(Stored records)
________

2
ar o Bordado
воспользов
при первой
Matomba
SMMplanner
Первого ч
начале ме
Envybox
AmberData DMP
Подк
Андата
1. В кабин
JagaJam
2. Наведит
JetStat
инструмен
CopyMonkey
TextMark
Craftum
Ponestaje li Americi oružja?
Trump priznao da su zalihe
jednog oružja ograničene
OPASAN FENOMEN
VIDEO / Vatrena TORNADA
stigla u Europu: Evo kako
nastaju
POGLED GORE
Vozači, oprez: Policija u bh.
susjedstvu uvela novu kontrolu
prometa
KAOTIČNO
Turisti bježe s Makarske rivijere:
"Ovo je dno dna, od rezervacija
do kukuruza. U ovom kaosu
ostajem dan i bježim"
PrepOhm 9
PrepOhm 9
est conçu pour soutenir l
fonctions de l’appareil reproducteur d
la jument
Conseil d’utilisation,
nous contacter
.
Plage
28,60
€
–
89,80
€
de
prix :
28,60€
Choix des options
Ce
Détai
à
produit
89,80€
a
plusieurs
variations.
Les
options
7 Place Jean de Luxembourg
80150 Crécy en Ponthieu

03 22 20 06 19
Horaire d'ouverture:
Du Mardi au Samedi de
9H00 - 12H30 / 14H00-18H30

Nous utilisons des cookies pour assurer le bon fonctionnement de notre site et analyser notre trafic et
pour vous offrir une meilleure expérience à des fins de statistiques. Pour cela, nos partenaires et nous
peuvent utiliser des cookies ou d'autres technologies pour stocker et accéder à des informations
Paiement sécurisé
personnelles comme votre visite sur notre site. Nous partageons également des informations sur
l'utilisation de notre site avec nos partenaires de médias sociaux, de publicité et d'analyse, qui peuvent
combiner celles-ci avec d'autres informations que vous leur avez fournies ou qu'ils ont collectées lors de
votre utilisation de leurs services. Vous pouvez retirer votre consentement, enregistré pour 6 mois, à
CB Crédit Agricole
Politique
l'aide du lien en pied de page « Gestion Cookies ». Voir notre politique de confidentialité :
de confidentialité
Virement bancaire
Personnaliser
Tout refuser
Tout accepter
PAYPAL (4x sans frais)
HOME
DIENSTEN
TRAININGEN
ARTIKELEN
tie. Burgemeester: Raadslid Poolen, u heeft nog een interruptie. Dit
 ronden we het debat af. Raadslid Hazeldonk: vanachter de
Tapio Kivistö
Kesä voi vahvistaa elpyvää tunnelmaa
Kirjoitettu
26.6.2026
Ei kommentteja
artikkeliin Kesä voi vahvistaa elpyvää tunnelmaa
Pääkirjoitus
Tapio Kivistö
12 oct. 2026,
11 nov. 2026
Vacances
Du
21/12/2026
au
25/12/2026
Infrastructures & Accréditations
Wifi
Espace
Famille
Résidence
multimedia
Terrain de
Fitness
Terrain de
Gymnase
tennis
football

________

▶ [Exercise objective]
Restate exactly the records above from their first line through the line that holds "pour vous offrir", please, including both and leaving out all others.

▶ [Task response]
2
ar o Bordado
воспользов
при первой
Matomba
SMMplanner
Первого ч
начале ме
Envybox
AmberData DMP
Подк
Андата
1. В кабин
JagaJam
2. Наведит
JetStat
инструмен
CopyMonkey
TextMark
Craftum
Ponestaje li Americi oružja?
Trump priznao da su zalihe
jednog oružja ograničene
OPASAN FENOMEN
VIDEO / Vatrena TORNADA
stigla u Europu: Evo kako
nastaju
POGLED GORE
Vozači, oprez: Policija u bh.
susjedstvu uvela novu kontrolu
prometa
KAOTIČNO
Turisti bježe s Makarske rivijere:
"Ovo je dno dna, od rezervacija
do kukuruza. U ovom kaosu
ostajem dan i bježim"
PrepOhm 9
PrepOhm 9
est conçu pour soutenir l
fonctions de l’appareil reproducteur d
la jument
Conseil d’utilisation,
nous contacter
.
Plage
28,60
€
–
89,80
€
de
prix :
28,60€
Choix des options
Ce
Détai
à
produit
89,80€
a
plusieurs
variations.
Les
options
7 Place Jean de Luxembourg
80150 Crécy en Ponthieu

03 22 20 06 19
Horaire d'ouverture:
Du Mardi au Samedi de
9H00 - 12H30 / 14H00-18H30

Nous utilisons des cookies pour assurer le bon fonctionnement de notre site et analyser notre trafic et
pour vous offrir une meilleure expérience à des fins de statistiques. Pour cela, nos partenaires et nous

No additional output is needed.